要做的事
a) 请原样输出这道编程题里从“The single line”开始、到“any of them.”为止（包括这两处）的文字。
b) 这道编程题中，每个测试的内存限制是多少？
c) 把这道编程题里的句子“If a solution exists, you should print it.”译成中文。

所给原文
::::
CodeForces 550C Divisibility by Eight 简单题算是找规律？

C. Divisibility by Eight

time limit per test
2 seconds

memory limit per test
256 megabytes

input
standard input

output
standard output

You are given a non-negative integer n, its decimal representation consists of at most 100 digits
and doesn't contain leading zeroes.

Your task is to determine if it is possible in this case to remove some of the digits (possibly not remove any digit at all) so that the result contains at least one digit, forms a non-negative integer, doesn't have leading zeroes and is divisible by 8. After
the removing, it is forbidden to rearrange the digits.

If a solution exists, you should print it.

Input

The single line of the input contains a non-negative integer n. The representation of number n doesn't
contain any leading zeroes and its length doesn't exceed 100 digits.

Output

Print "NO" (without quotes), if there is no such way to remove some digits from number n.

Otherwise, print "YES" in the first line and the resulting number after removing digits from number n in
the second line. The printed number must be divisible by 8.

If there are multiple possible answers, you may print any of them.
::::
(纯文本文档来源)
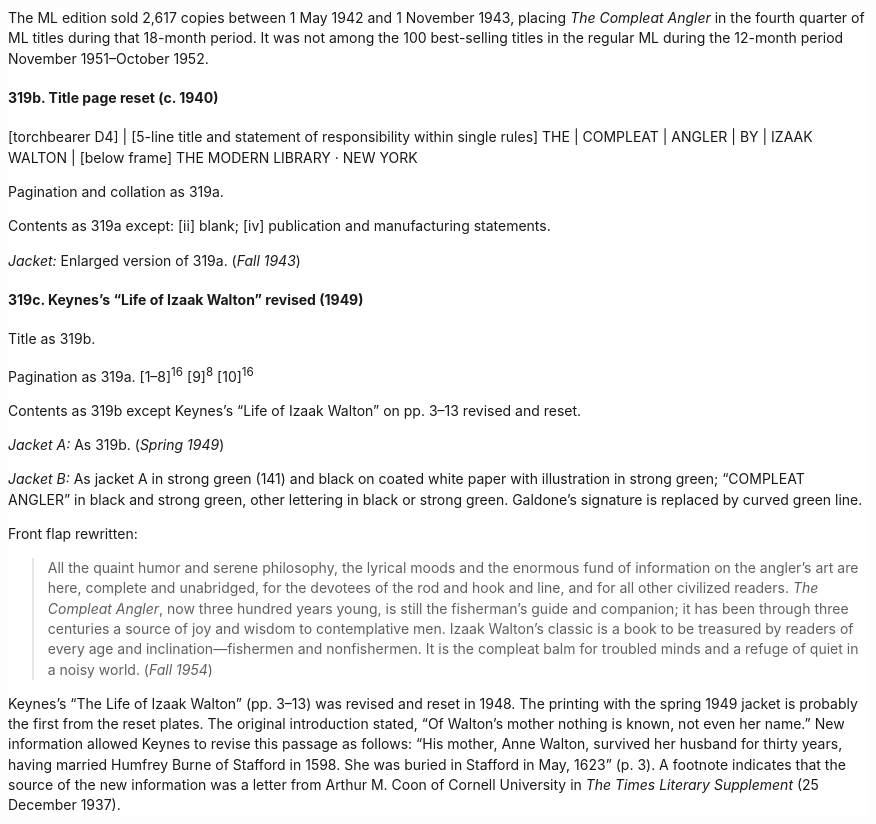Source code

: The ML edition sold 2,617 copies between 1 May 1942 and 1 November 1943,
placing *The Compleat Angler* in the fourth quarter of ML titles during
that 18-month period. It was not among the 100 best-selling titles in
the regular ML during the 12-month period November 1951–October 1952.

#### 319b. Title page reset (c. 1940)

\[torchbearer D4\] | \[5-line title and statement of responsibility
within single rules\] THE | COMPLEAT | ANGLER | BY | IZAAK WALTON |
\[below frame\] THE MODERN LIBRARY · NEW YORK

Pagination and collation as 319a.

Contents as 319a except: \[ii\] blank; \[iv\] publication and
manufacturing statements.

*Jacket:* Enlarged version of 319a. (*Fall 1943*)

#### 319c. Keynes’s “Life of Izaak Walton” revised (1949)

Title as 319b.

Pagination as 319a. \[1–8\]<sup>16</sup> \[9\]<sup>8</sup>
\[10\]<sup>16</sup>

Contents as 319b except Keynes’s “Life of Izaak Walton” on pp. 3–13
revised and reset.

*Jacket* *A:* As 319b. (*Spring 1949*)

*Jacket B:* As jacket A in strong green (141) and black on coated white
paper with illustration in strong green; “COMPLEAT ANGLER” in black and
strong green, other lettering in black or strong green. Galdone’s
signature is replaced by curved green line.

Front flap rewritten:

> All the quaint humor and serene philosophy, the lyrical moods and the
> enormous fund of information on the angler’s art are here, complete
> and unabridged, for the devotees of the rod and hook and line, and for
> all other civilized readers. *The Compleat Angler*, now three hundred
> years young, is still the fisherman’s guide and companion; it has been
> through three centuries a source of joy and wisdom to contemplative
> men. Izaak Walton’s classic is a book to be treasured by readers of
> every age and inclination—fishermen and nonfishermen. It is the
> compleat balm for troubled minds and a refuge of quiet in a noisy
> world. (*Fall 1954*)

Keynes’s “The Life of Izaak Walton” (pp. 3–13) was revised and reset in
1948. The printing with the spring 1949 jacket is probably the first
from the reset plates. The original introduction stated, “Of Walton’s
mother nothing is known, not even her name.” New information allowed
Keynes to revise this passage as follows: “His mother, Anne Walton,
survived her husband for thirty years, having married Humfrey Burne of
Stafford in 1598. She was buried in Stafford in May, 1623” (p. 3). A
footnote indicates that the source of the new information was a letter
from Arthur M. Coon of Cornell University in *The Times Literary
Supplement* (25 December 1937).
::::
你的答案
a)
The single line of the input contains a non-negative integer n. The representation of number n doesn't
contain any leading zeroes and its length doesn't exceed 100 digits.

Output

Print "NO" (without quotes), if there is no such way to remove some digits from number n.

Otherwise, print "YES" in the first line and the resulting number after removing digits from number n in
the second line. The printed number must be divisible by 8.

If there are multiple possible answers, you may print any of them.

b) 256兆字节。

c) 如果存在解，就应该把它输出。